The European Glaucoma Society states the IOP lowering potential of prostaglandins to be between 25 and 35% from the initial value . This is in concordance with the present study, where tafluprost decreased IOP in the range of 32% to 34% in the selected study population, which corresponds to an absolute IOP decrease of about 10mmHg. This absolute decrease in IOP is slightly higher than observed in other studies investigating the effect of tafluprost on IOP [21-23]. In treatment naïve patients with different forms of open angle glaucoma or OHT, 12 weeks treatment with tafluprost decreased IOP by 28.8% . A study in a very heterogenous group of 544 patients with glaucoma or OHT found an IOP lowering potential of tafluprost of 21.1% after 12 weeks treatment.
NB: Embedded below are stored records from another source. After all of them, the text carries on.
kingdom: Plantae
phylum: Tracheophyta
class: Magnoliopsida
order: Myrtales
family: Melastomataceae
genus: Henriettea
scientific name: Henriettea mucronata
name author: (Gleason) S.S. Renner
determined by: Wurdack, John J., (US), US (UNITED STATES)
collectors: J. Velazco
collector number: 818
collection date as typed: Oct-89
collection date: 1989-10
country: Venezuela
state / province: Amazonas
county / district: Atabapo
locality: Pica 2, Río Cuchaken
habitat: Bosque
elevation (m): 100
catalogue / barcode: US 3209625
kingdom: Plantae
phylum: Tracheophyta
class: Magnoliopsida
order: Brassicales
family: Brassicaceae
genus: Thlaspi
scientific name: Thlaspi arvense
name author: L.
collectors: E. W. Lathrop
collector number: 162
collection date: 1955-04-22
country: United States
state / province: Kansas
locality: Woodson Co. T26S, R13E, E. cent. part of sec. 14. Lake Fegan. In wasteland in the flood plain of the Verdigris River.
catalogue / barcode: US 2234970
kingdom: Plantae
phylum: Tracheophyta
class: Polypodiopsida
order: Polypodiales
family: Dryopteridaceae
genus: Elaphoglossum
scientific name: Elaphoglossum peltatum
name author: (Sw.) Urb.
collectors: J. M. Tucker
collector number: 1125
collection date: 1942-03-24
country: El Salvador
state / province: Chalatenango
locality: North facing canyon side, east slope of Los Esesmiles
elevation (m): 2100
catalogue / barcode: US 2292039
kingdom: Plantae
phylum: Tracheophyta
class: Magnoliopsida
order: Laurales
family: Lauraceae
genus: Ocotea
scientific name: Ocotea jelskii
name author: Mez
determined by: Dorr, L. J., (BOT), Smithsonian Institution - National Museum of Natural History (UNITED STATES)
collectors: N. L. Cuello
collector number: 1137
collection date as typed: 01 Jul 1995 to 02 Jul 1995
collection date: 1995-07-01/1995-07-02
It has to be noted that in this study, 91.8% of the patients were already under treatment and were either only switched to tafluprost with no wash-out period or tafluprost was added to the existing therapy . When comparing our results with the results of these trials, it has, however, to be mentioned that all of the above mentioned studies included patients with considerably lower IOPs at baseline than in the current study.
One of the strength of the current study is that it was designed to investigate the IOP lowering potential in patients with high intraocular pressures. This is of clinical relevance, given that especially patients with high IOPs require a safe and pronounced IOP lowering therapy. To ensure comparable conditions and to fully assess the IOP lowering potential all patients had to undergo a washout phase of 2-4 weeks. However, because of ethical reasons, the washout phase was limited to a maximum of 4 weeks, which allows for the washout of the drug without posing a risk of long term increase of IOP.
One limitation of our study is that the study lacks a control group. Thus, we cannot determine how the IOP lowering potential of preservative free tafluprost compares to other IOP lowering drugs.
In conclusion, our results show that in patients with high IOPs preservative free tafluprost is safe and leads to a pronounced decrease of IOP during an 8 week treatment period. Further studies are, however, needed to assess the safety and IOP lowering potential of preservative free tafluprost for long-term treatment of glaucoma.
Financial support from Santen is gratefully acknowledged.